À côté des bornes publiques, nous avons passé, dans le cadre du plan de relance, un programme de subvention de bornes à la maison, le 'Charge at home'. Le règlement devrait passer avant la fin juin. Après, nous sommes en train de voir avec le ministère de l'Économie sous quelles modalités on peut aussi prévoir une aide pour des bornes au travail, le 'Charge at work'. Avec ses dizaines de milliers de navetteurs, cette dernière partie est importante.

Paperjam: Les bornes, c'est bien, mais est-ce que le réseau sera capable de gérer la demande? Et de manière dynamique?

Claude Turmes: Le Luxembourg est plutôt bien placé. Avec les pays scandinaves, nous avons les diamètres de cuivre les plus gros jusque dans les maisons. Il y a du jus! Avec le 'smarty', le déploiement des compteurs intelligents dépasse les 90% du taux d'équipement. Et avec les subventions des bornes à la maison et surtout en résidence, nous n'allons donner des subventions qu'aux bornes qui ont une certaine intelligence, nous mettons en place un système intelligent de gestion de la charge.

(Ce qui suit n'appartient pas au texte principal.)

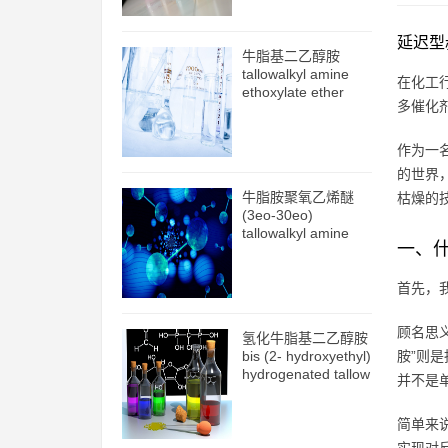
延迟型
牛脂基二乙醇胺
tallowalkyl amine
在化工
ethoxylate ether
多催化
(2eo) cas61791-26-
2
作为一
的世界
牛脂胺聚氧乙烯醚
枯燥的
(3eo-30eo)
tallowalkyl amine
一、
ethoxylate ether
(3eo-30eo)
cas61791-26-2
首先，
顾名思
氢化牛脂基二乙醇胺
bis (2- hydroxyethyl)
胺”则
hydrogenated tallow
并不是
amine cas61790-
82-7
简单来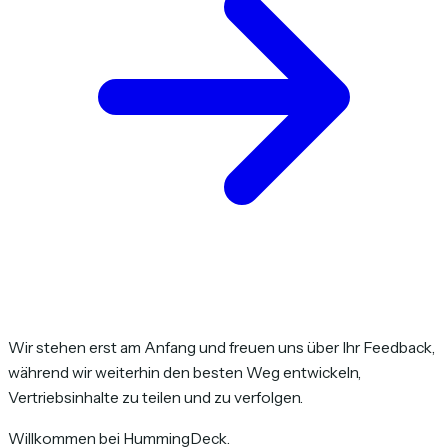
Wir stehen erst am Anfang und freuen uns über Ihr Feedback,
während wir weiterhin den besten Weg entwickeln,
Vertriebsinhalte zu teilen und zu verfolgen.
Willkommen bei HummingDeck.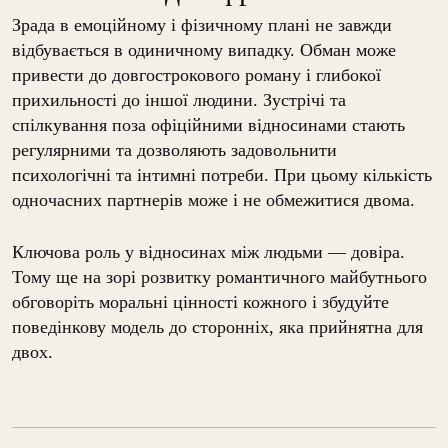
Зрада в емоційному і фізичному плані не завжди
відбувається в одиничному випадку. Обман може
привести до довгострокового роману і глибокої
прихильності до іншої людини. Зустрічі та
спілкування поза офіційними відносинами стають
регулярними та дозволяють задовольнити
психологічні та інтимні потреби. При цьому кількість
одночасних партнерів може і не обмежитися двома.
Ключова роль у відносинах між людьми — довіра.
Тому ще на зорі розвитку романтичного майбутнього
обговоріть моральні цінності кожного і збудуйте
поведінкову модель до сторонніх, яка прийнятна для
двох.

Quand je roule à l'électrique, je n'ai pas le même comportement de recharge que celui qui roule au diesel. Quand je roule au diesel, je roule jusqu'à ce que je n'ai presque plus de carburant. Quand je roule à l'électrique, je charge souvent. Ça permet aussi une meilleure intégration dans le système. Il faut qu'au niveau européen, le plus rapidement possible, on force les constructeurs automobiles à mettre dans leurs voitures des batteries qui sont capables de faire du 'vehicle-to-grid'. Ça dépend plus de la capacité des batteries à faire de la charge-décharge souvent que de l'intelligence du réseau, qui est là.

Nous allons essayer au Luxembourg, avec l'Université, Creos et Nextlab, de faire une première expérimentation des injections d'électricité depuis des véhicules, pour faire du pays un des précurseurs de cet aspect-là.

Paperjam: Qu'est-ce qui est prévu au niveau enveloppe budgétaire?

Claude Turmes: Nous allons essayer de couvrir 50% des frais, mais cet aspect-là est encore en discussion.

Paperjam: Et est-ce que vous regardez aussi les technologies suivantes, dans lesquelles le lithium est remplacé par le sodium?

Claude Turmes: Oui. L'Europe investit beaucoup dans le cadre d'Horizon 2020 dans la recherche de la batterie du futur. L'Airbus des batteries est un peu moi avec le commissaire Maros Sefcovic, qui coordonne l'initiative au nom de la Commission. La BEI qui finance Northvolt, le premier grand opérateur européen, est le résultat du travail des trois ou quatre dernières années. Ça fait plaisir de voir que ce qui était assez visionnaire il y a trois ou quatre ans est devenu un enjeu de politique industrielle. Le jour où j'ai lu que le CEO de VW disait 'Futur of mobility is electric', je me suis dit que nous avions largement gagné. VW, ce sont 10 millions de voitures par an, c'est la grosse machine qui se met en marche.